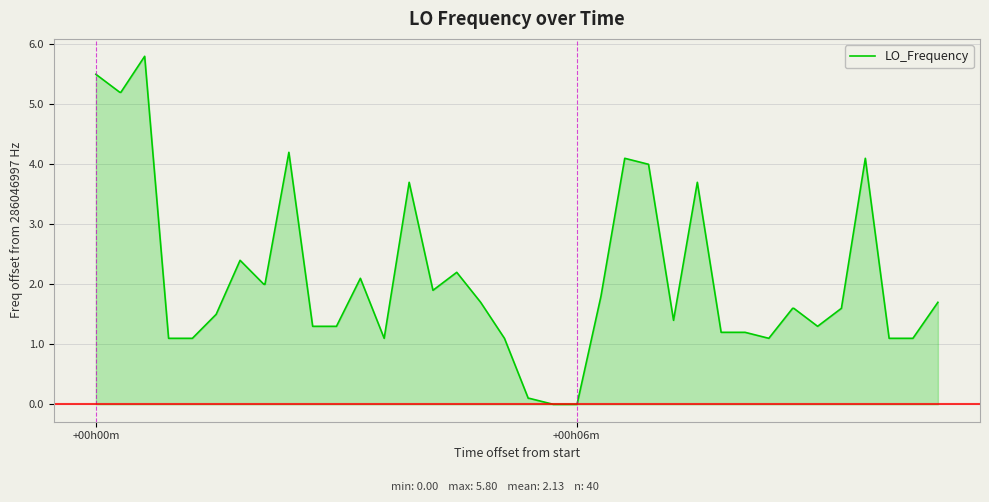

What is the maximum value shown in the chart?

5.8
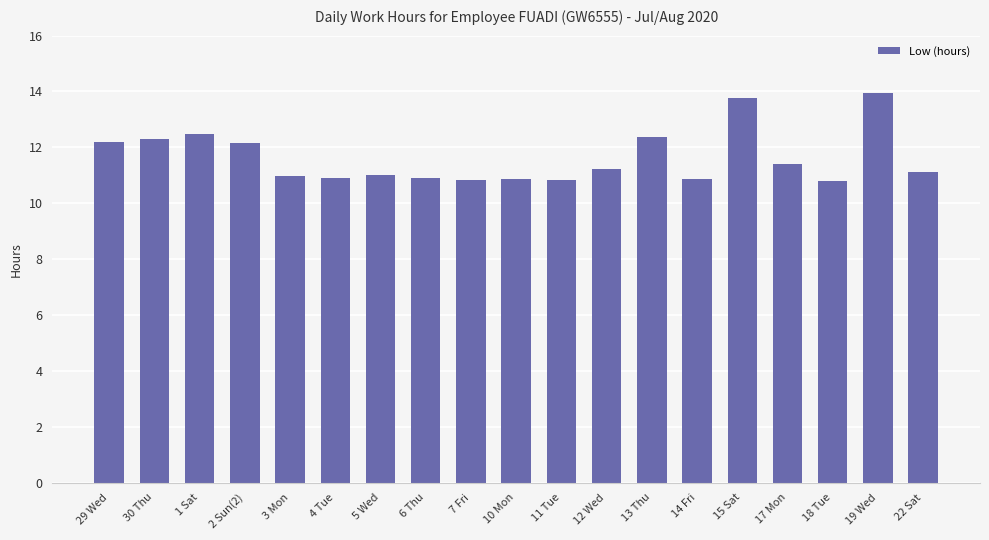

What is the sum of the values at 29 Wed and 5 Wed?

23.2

-------

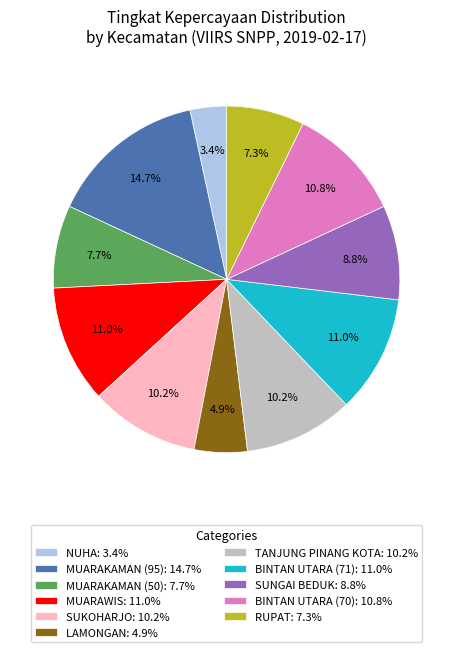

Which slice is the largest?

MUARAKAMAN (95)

-------

Instructions for the task: Copy the rows from the line containing "What is the maximum value shown in the chart?" through the line containing "What is the sum", both included, word for word. Leave out the pictures.

Exercise solution:
What is the maximum value shown in the chart?

5.8

What is the sum of the values at 29 Wed and 5 Wed?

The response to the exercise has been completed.